Adopting the Thanos Object Storage Client aligns with our philosophy of embracing open standards, and we want to thank the Thanos maintainers for their work in building and maintaining this great open source library! 

New sizing guidance 

Loki 3.4 marks the return of the sizing guidance page, which helps users determine the amount of CPU and memory they need to run Loki in microservices mode. We’ve updated it to reflect our latest learnings from running Loki to power Grafana Cloud Logs. Based on the expected ingestion volume, Loki clusters are categorized into three tiers (or sizes) of deployments. Recommendations are based on p90 resource utilization for each relevant component. 

Detailed sizing guidance has been a frequent request from customers and users who are trying to figure out how to size their deployments, so we’re excited to make it available in this latest release.

More ways to get value from your logs faster

  • Loki’s out-of-order support has been expanded to allow for ingestion of arbitrarily old log lines. To opt in to this feature, set time_sharding_enabled to true. 
  • It’s now easier to get the benefits of structured metadata with a new feature for extracting fields into structured metadata at ingestion time. 
  • The Loki Helm chart saw several improvements, including support for topologySpreadConstraints and Loki’s overrides exporter. 

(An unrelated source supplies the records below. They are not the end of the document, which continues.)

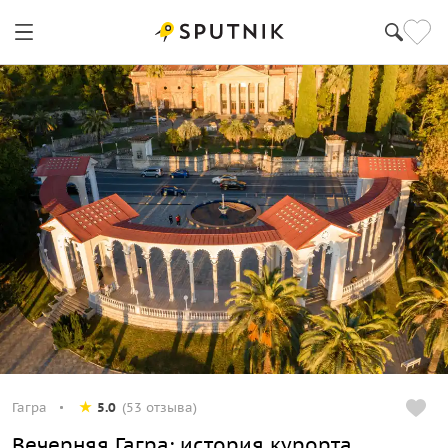
Гагра
5.0
(53 отзыва)
Вечерняя Гагра: история курорта,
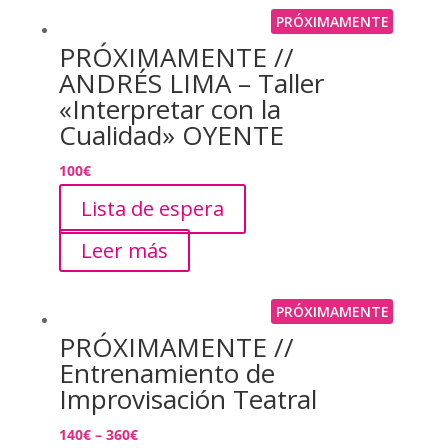
PRÓXIMAMENTE
PRÓXIMAMENTE //
ANDRÉS LIMA – Taller
«Interpretar con la
Cualidad» OYENTE
100
€
Lista de espera
Leer más
PRÓXIMAMENTE
PRÓXIMAMENTE //
Entrenamiento de
Improvisación Teatral
140
€
–
360
€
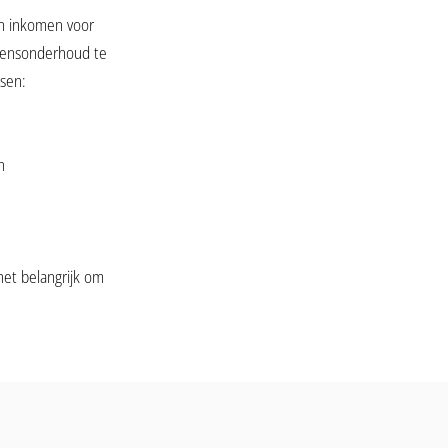
en inkomen voor
levensonderhoud te
nsen:
n
het belangrijk om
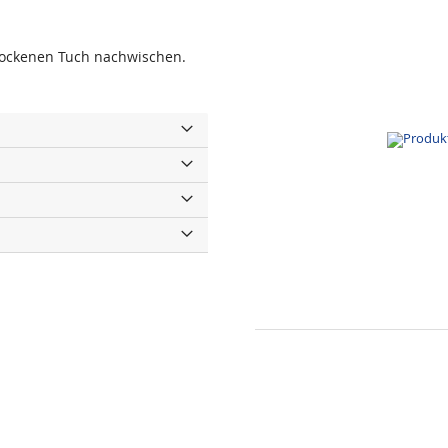
trockenen Tuch nachwischen.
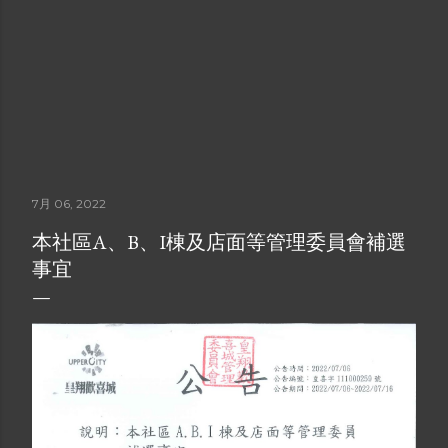
7月 06, 2022
本社區A、B、I棟及店面等管理委員會補選
事宜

Promtail merged into Alloy

Over the years, Grafana Labs has developed several different agents to help users collect telemetry data. We built Grafana Agent, launched Promtail for Loki logs, added the Grafana Agent Operator for Kubernetes-specific cases, and more. Each of these has served an important role, but we’ve heard consistent feedback that operators prefer to have one tool that covers all their observability needs.

As a result, we have been working towards a streamlined, unified, and open-standards-based approach to telemetry collection, which resulted in last year’s release of Grafana Alloy, our open source distribution of the OpenTelemetry Collector and the only one containing a high-performance pipeline for native Prometheus metrics. 

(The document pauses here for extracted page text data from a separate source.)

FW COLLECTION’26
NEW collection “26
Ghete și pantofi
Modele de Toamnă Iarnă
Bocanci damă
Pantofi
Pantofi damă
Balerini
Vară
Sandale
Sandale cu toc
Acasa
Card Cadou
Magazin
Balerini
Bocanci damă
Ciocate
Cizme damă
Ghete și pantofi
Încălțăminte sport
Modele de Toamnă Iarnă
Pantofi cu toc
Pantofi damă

As we work toward this new vision for telemetry collection, we’re taking the next step by deprecating Promtail and fully merging its capabilities into Alloy. 

This move has been a long time in the making, and we’re confident Alloy can maintain Promtail’s functionality without degrading user experience. We’ve also built migration tooling to make the transition as easy as possible, so Loki users can adopt Alloy with minimal overhead. 

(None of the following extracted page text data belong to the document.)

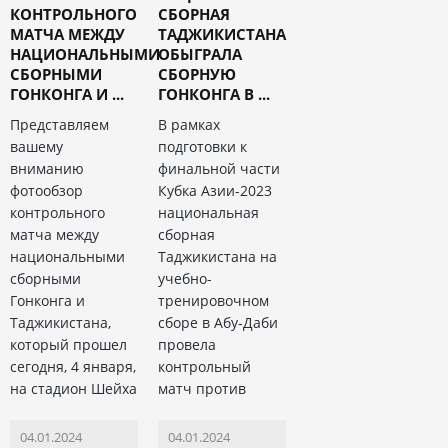
КОНТРОЛЬНОГО
СБОРНАЯ
МАТЧА МЕЖДУ
ТАДЖИКИСТАНА
НАЦИОНАЛЬНЫМИ
ОБЫГРАЛА
СБОРНЫМИ
СБОРНУЮ
ГОНКОНГА И ...
ГОНКОНГА В ...
Представляем
В рамках
вашему
подготовки к
вниманию
финальной части
фотообзор
Кубка Азии-2023
контрольного
национальная
матча между
сборная
национальными
Таджикистана на
сборными
учебно-
Гонконга и
тренировочном
Таджикистана,
сборе в Абу-Даби
который прошел
провела
сегодня, 4 января,
контрольный
на стадион Шейха
матч против
04.01.2024
04.01.2024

The Promtail deprecation timeline is as follows:

  • 2025-02-13: Long-Term Support (LTS): Promtail enters LTS phase where commercial support, security updates, and critical fixes will continue to be provided.
  • 2026-03-02: End-of-Life (EOL): No further support or updates will be provided.

Alloy is the most efficient and cost-effective way to collect Prometheus-compatible metrics. It removes the need to have separate agents or clients to collect different telemetry signals. And unlike Promtail, Alloy is 100% OTLP compatible, with native pipelines for Prometheus and support for metrics, logs, traces, and profiles. If you’re collecting more than just logs, Alloy will reduce the number of agents you need to install, configure, and manage.

 

Migrating from Promtail to Alloy

We’ve created migration documentation that you can find in both the Loki and Alloy documentation. It includes a migration tool for converting your Promtail configuration to an Alloy configuration with a single command. 

If you’re looking for more hands-on ways to learn about Alloy, we’ve got several interactive tutorials: 

If you prefer the OpenTelemetry Collector, we’ve got that covered, too: 

Read the latest docs to help you get started with Loki 3.4 today

We’re excited for you to try out all the changes in Loki 3.4. We’re also working hard to update the Loki docs so you’re better equipped to get started. 

This release includes a heavily revised labels topic and a new cardinality topic. Continuing updates to the Query section include a revised logcli topic and new logcli tutorial. There are also two additional new interactive tutorials: Deploying Loki on Azure tutorial and Kubernetes Monitoring Helm tutorial.